Но уже бессознательно он ищет основания и причины не быть верным слову, данному королю. Его обвинения отчётливые и острые, как удары ножа, достаются графу д’Артуа, который «никогда не удостаивал маршала Франции приглашения в свою карету» и который сегодня оставил Нея без войск и без инструкций. Ней также обвиняет короля, который, вопреки его советам, не сохранил Старую гвардию подле себя, и эмигрантов, которые при дворе унижали княгиню Москворецкую. С застывшим и торжественным лицом Ней касается и своих отношений с Императором: «Этот безумец никогда не простит мне своего отречения. Не пройдёт и шести месяцев, как он прикажет казнить меня». Данная фраза выдаёт его озабоченность своими личными интересами, будущим положением в случае реставрации имперского режима. Чаши весов колеблются, Ней взвешивает все «за» и «против». Он весь в сомнениях ещё до того, как приходит приглашение. С этого момента ему трудно примирить своё настоящее положение с прошлым.

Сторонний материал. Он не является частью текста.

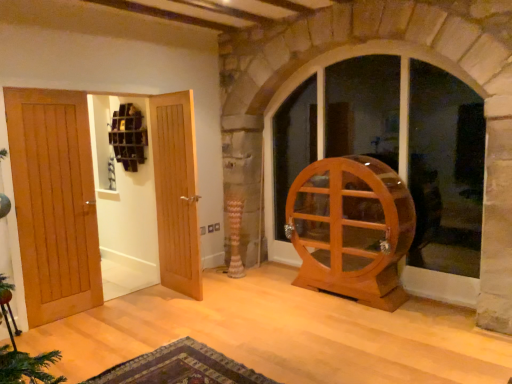
Question: From a real-world perspective, does carpeted rug at lower center sit lower than light brown wood hamster wheel at right?

Choices:
 (A) no
 (B) yes

Answer: (B)

Question: Are carpeted rug at lower center and light brown wood hamster wheel at right far apart?

Choices:
 (A) no
 (B) yes

Answer: (B)

Question: From the image's perspective, is carpeted rug at lower center below light brown wood hamster wheel at right?

Choices:
 (A) yes
 (B) no

Answer: (A)

Question: Is carpeted rug at lower center facing towards light brown wood hamster wheel at right?

Choices:
 (A) no
 (B) yes

Answer: (A)

Question: Does carpeted rug at lower center have a lesser height compared to light brown wood hamster wheel at right?

Choices:
 (A) no
 (B) yes

Answer: (B)

Question: Is the depth of carpeted rug at lower center less than that of light brown wood hamster wheel at right?

Choices:
 (A) no
 (B) yes

Answer: (B)

Question: Does carpeted rug at lower center have a smaller size compared to light brown wood door at left, positioned as the 2th door in left-to-right order?

Choices:
 (A) yes
 (B) no

Answer: (A)

Question: Does carpeted rug at lower center appear on the right side of light brown wood door at left, positioned as the 2th door in left-to-right order?

Choices:
 (A) no
 (B) yes

Answer: (B)

Question: Is carpeted rug at lower center taller than light brown wood door at left, positioned as the 2th door in left-to-right order?

Choices:
 (A) no
 (B) yes

Answer: (A)

Question: Is carpeted rug at lower center closer to the viewer compared to light brown wood door at left, positioned as the 2th door in left-to-right order?

Choices:
 (A) no
 (B) yes

Answer: (B)

Question: Can you confirm if carpeted rug at lower center is thinner than light brown wood door at left, positioned as the 2th door in left-to-right order?

Choices:
 (A) no
 (B) yes

Answer: (A)

Question: From a real-world perspective, is carpeted rug at lower center over light brown wood door at left, which appears as the 2th door when viewed from the right?

Choices:
 (A) no
 (B) yes

Answer: (A)

Question: From a real-world perspective, is light brown wood door at left, positioned as the 2th door in left-to-right order, positioned over light brown wood door at center, marked as the 1th door in a right-to-left arrangement, based on gravity?

Choices:
 (A) no
 (B) yes

Answer: (B)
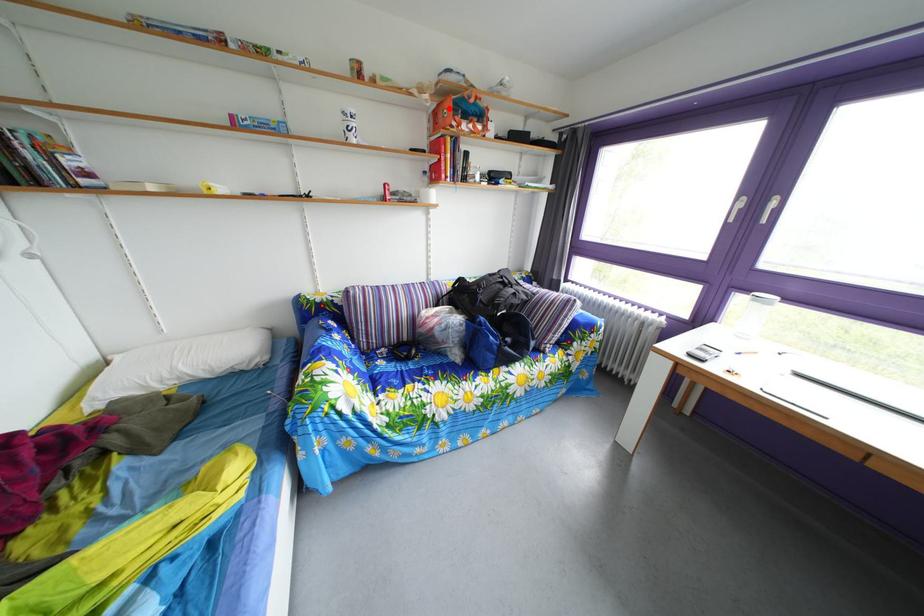
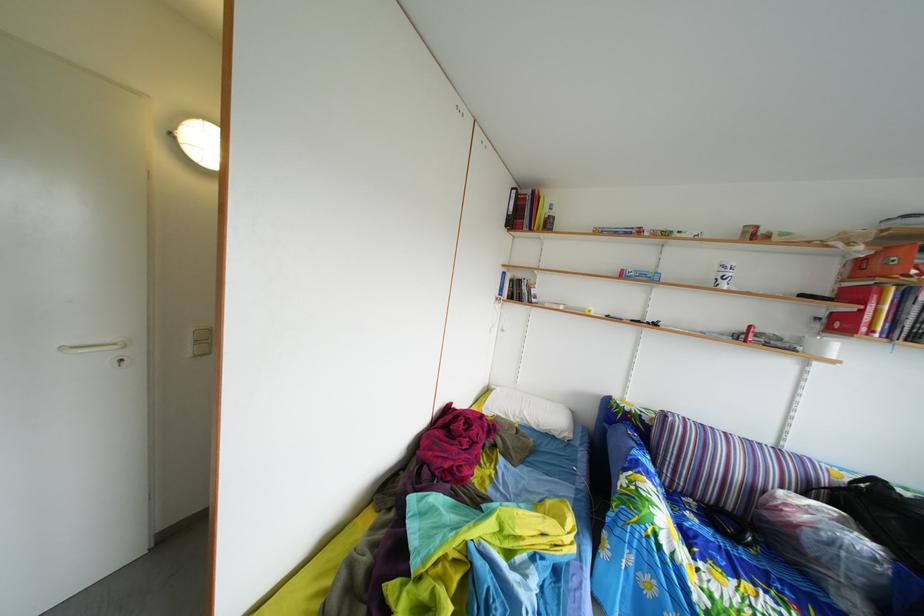
Where in the second image is the point corresponding to the highlighted location from the first image?

(892, 256)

На улицах Лон-ле-Сонье маршал, ещё верный королю, призывает солдат и унтер-офицеров объединиться вокруг знамени с лилиями. Он всячески обличает «безумца», который ищет предателей и своими действиями может привести лишь к гражданской войне. Относящиеся без всякой симпатии к Бурбонам солдаты, тем не менее, почтительно слушают его, расходятся и снова собираются неподалёку, чтобы проклясть короля. Они на грани открытого мятежа. Один за другим города сдаются Наполеону: Шалон и — что особенно важно — Макон, откуда Ней намечал нападение на императорскую армию. Понимая всю трудность своего положения, маршал вздыхает: «Обычно, когда все необходимые приказы отданы, я ложусь спать, но сегодня у меня нет ни минуты отдыха».
Решается его судьба. К какому голосу прислушаться? Погружённый в свои мысли, измученный ими до потери дыхания, Ней мечется в пустоте. Ему видится подводное течение, несущее его к неизвестным опасностям. Как и в самые трудные часы Русской кампании, лицо маршала будто охвачено огнём, но тогда солдаты читали на нём надежду на спасение, теперь же оно становится символом войск, брошенных на произвол судьбы. Как он поступит? Что он должен сделать?
Собравшаяся на постоялом дворе «Золотое яблоко» толпа не сводит глаз с окон маршала. Его слова о железной клетке повторяются повсюду. Местная знать спешит к нему в поисках потерянной надежды. Все сознают, что готовится событие огромной важности.
Жители Лон-ле-Сонье, понимая, что верить написанному в «Монитёре» больше нельзя, хотят узнать последние новости от проезжих незаинтересованных людей, которые бесстрастно говорят о положении Наполеона и реальными фактами опровергают все официальные сообщения.